## Prompt
Which lines below contain the string "median"? Extract each of them in full.

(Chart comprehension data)
Content starts

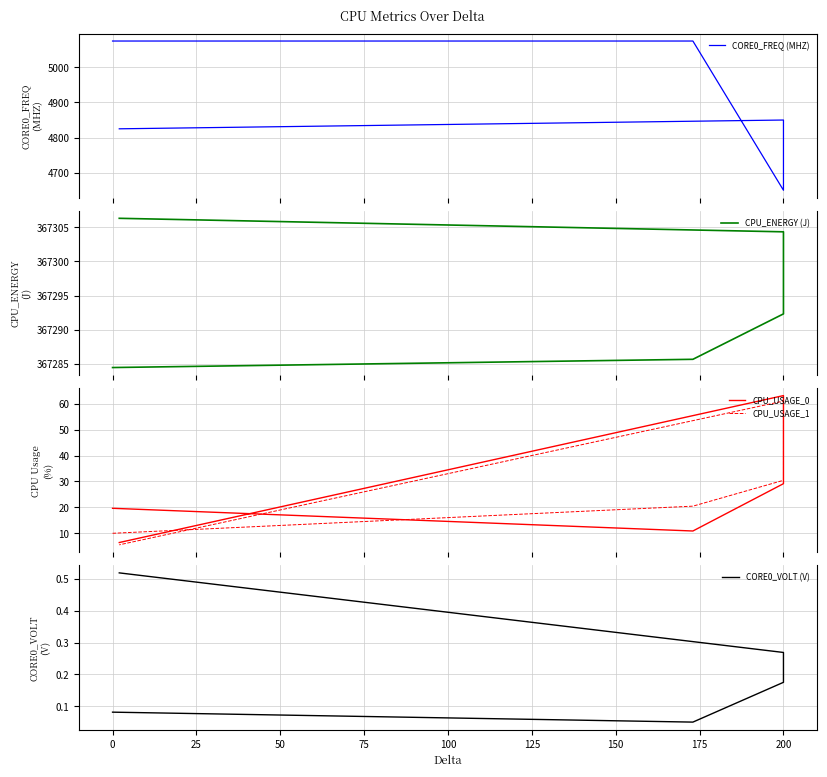

What is the difference between the maximum and minimum values in the CPU_USAGE_1 series?

55.6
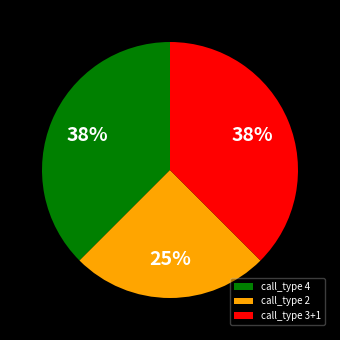

Combined, do call_type 2 and call_type 3+1 account for over 50%?

Yes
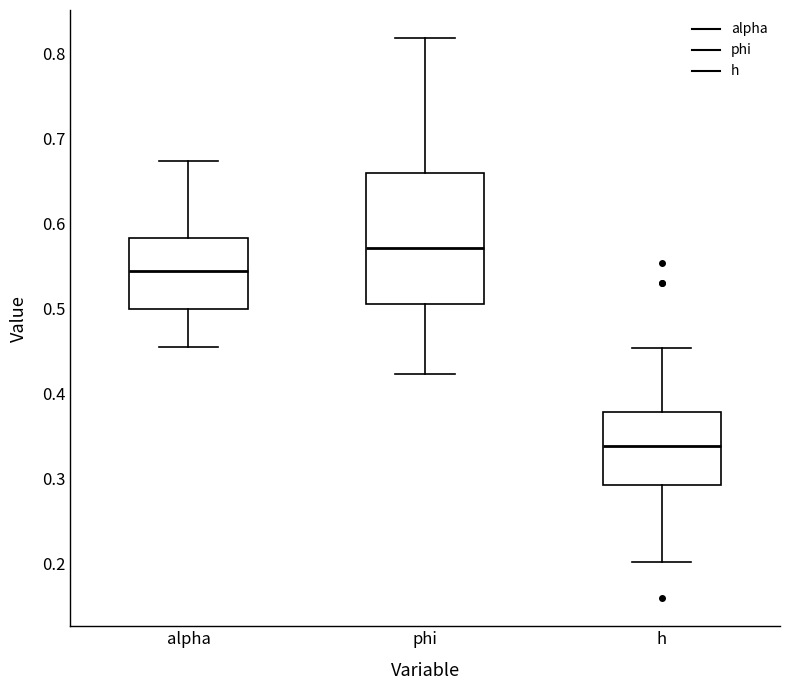

Reading left to right, transcribe this box plot: for each box, give where its median line is, the range the box spans, and where its two whiskers end, as read against the y-axis. The values are not printed on the chart, so give them approximately, as read against the axis.

alpha: median 0.54, box 0.50 to 0.58, whiskers 0.45 to 0.67
phi: median 0.57, box 0.51 to 0.66, whiskers 0.42 to 0.82
h: median 0.34, box 0.29 to 0.38, whiskers 0.20 to 0.45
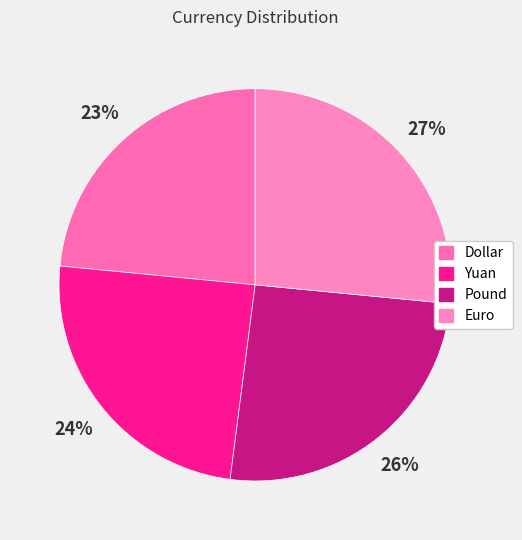

To the nearest percent, what percentage of the pie is Dollar?

23%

Content ends

## Task answer
Reading left to right, transcribe this box plot: for each box, give where its median line is, the range the box spans, and where its two whiskers end, as read against the y-axis. The values are not printed on the chart, so give them approximately, as read against the axis.
alpha: median 0.54, box 0.50 to 0.58, whiskers 0.45 to 0.67
phi: median 0.57, box 0.51 to 0.66, whiskers 0.42 to 0.82
h: median 0.34, box 0.29 to 0.38, whiskers 0.20 to 0.45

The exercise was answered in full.